The Holiday House or The Inconveniences of Christmas
Monday, December 1st, 2008
Each window is lit by soft electric candles separated from the curtains by small toilet paper rolls. This sacrifice, for safety sake, is a small one and not at all evident to anyone passing by the house on the sidewalk or by car. While it’s not entirely attractive or particularly festive, the small cardboard tubes keep the cloth window dressings from standing against the hot bulbs and catching aflame.
There are many inconveniences in a house this size with as many occupants as there are now. Some are direct products of the holiday season while the others are continual nuisances. The additions since last Christmas do not include any new children, but there is a new dog – a third – gotten sometime in February. Apparently the memory of holiday funds squandered and the newness of recent gifts quickly wore off.
There is also a new cat – a kitten, which I suppose is an entirely different animal than a more aged feline. Stripe is only a few months old, fully clawed and a pain that wakes me every morning at 4:30 by wrapping his tail under my nose so I must choose death by suffocation or actually rise to fill his food bowl. At that hour, it can be a tough choice, only the death I contemplate is not my own.

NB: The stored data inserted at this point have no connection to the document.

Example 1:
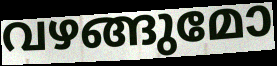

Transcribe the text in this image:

വഴങ്ങുമോ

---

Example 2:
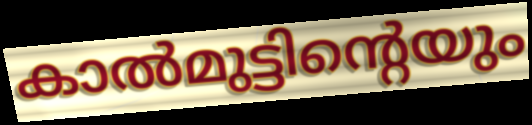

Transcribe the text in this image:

കാൽമുട്ടിന്റെയും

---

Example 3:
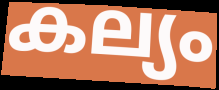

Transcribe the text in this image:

കല്യം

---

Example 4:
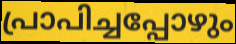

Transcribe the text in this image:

പ്രാപിച്ചപ്പോഴും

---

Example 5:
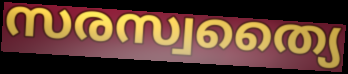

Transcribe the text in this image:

സരസ്വത്യൈ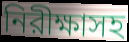
নিরীক্ষাসহ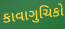
કાવાગુચિકો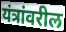
यंत्रांवरीलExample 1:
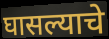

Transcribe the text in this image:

घासल्याचे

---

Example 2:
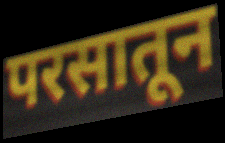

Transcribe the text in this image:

परसातून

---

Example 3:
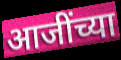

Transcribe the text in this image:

आजींच्या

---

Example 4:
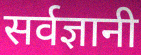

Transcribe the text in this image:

सर्वज्ञानी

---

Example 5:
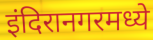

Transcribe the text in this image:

इंदिरानगरमध्येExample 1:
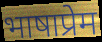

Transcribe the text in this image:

भाषाप्रेम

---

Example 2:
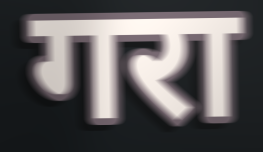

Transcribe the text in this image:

गरा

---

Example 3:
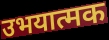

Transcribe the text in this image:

उभयात्मक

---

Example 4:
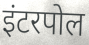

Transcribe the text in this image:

इंटरपोल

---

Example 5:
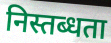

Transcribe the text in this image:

निस्तब्धता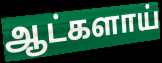
ஆட்களாய்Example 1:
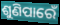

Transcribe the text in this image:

ଶୁଣିପାରେଁ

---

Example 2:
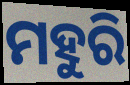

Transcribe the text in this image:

ମହୁରି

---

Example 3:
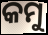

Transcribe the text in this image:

କମୁ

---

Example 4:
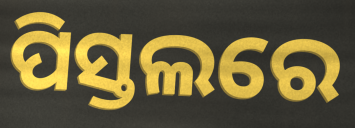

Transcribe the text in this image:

ପିସ୍ତଲରେ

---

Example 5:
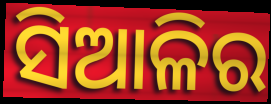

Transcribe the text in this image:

ସିଆଳିରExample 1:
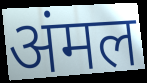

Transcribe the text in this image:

अंमल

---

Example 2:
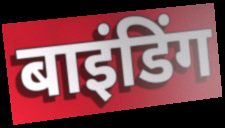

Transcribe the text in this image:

बाइंडिंग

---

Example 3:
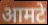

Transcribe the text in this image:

आमटे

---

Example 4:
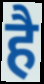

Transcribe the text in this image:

है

Nearly every surface in the house is covered with some Christmas ornament or garland, or, if it’s the work desk in the kitchen, a bill already waiting from buying presents earlier in the year or a payment delayed because of those purchases. The piano top, the ornamental wood above the front door, the end tables and armoire are layered with decor. Against the front windows, another glow is cast from the bushes wrapped with white lights.

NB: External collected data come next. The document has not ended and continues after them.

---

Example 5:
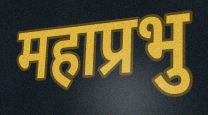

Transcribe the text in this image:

महाप्रभु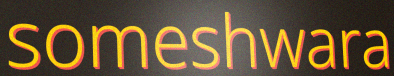
someshwara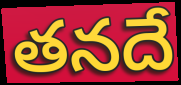
తనదే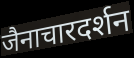
जैनाचारदर्शनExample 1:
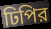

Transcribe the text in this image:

ঢিপির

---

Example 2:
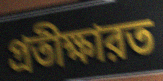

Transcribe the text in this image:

প্রতীক্ষারত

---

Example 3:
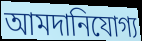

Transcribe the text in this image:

আমদানিযোগ্য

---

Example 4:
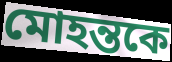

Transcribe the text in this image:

মোহন্তকে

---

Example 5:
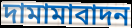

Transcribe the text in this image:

দামামাবাদন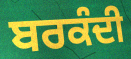
ਬਰਕੰਦੀ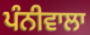
ਪੰਨੀਵਾਲਾ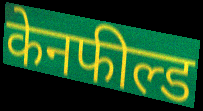
केनफील्ड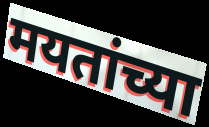
मयतांच्या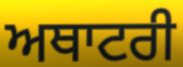
ਅਥਾਟਰੀ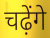
चढ़ेंगे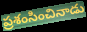
ప్రశంసించినాడు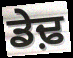
ਡੇਢ਼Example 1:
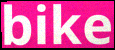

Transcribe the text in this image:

bike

The little sappling left naked from fall is now fully clothed in matching bulbs. And inside, the Christmas tree has to be seen to be fully beheld. We have friends who made it a point one year to buy and assemble a plastic Christmas tree resembling one you might see at the Pottery Barn, complete with matching balls – all red and silver – and nothing more.
Our tree is the very antithesis to that sort of approach and could possibly send someone preferring the former into convulsions from its sheer randomness and disorganization. Almost every inch is dangled with ornaments ranging from the traditional berry strings and ribbons to super hero picture frames, Van Halen balls and Scrooge and Bob Cratchett figures. My wife’s baby photo hangs in one piece obviously held over from the 1970s.
I am not so sure how this tree fits into our concept of the holidays. It is certainly not the type of tree that we envision when thinking of Christmas, but it’s our tree. It has personality and sufficently covers the presents set under it every year.
For every incovenience, though, there are benefits that pay off at home and abroad. Our youngest daughter who yells from the backseat, “Daddy, look at the lights” at every house we pass that is decorated for the season, a house filled with sweet baking smells, and a real togetherness – the manifestation of love, it could be interpreted – that accompanies the smiles and the presents and the excitement.
This is who we are at Christmas time – a family, foremost – seen in a collection of faces and memories on display in those false but beautiful branches. The fact that the tree and its appropriations block the path from the stairs to the kitchen only draws anyone near it closer to the holiday spirit.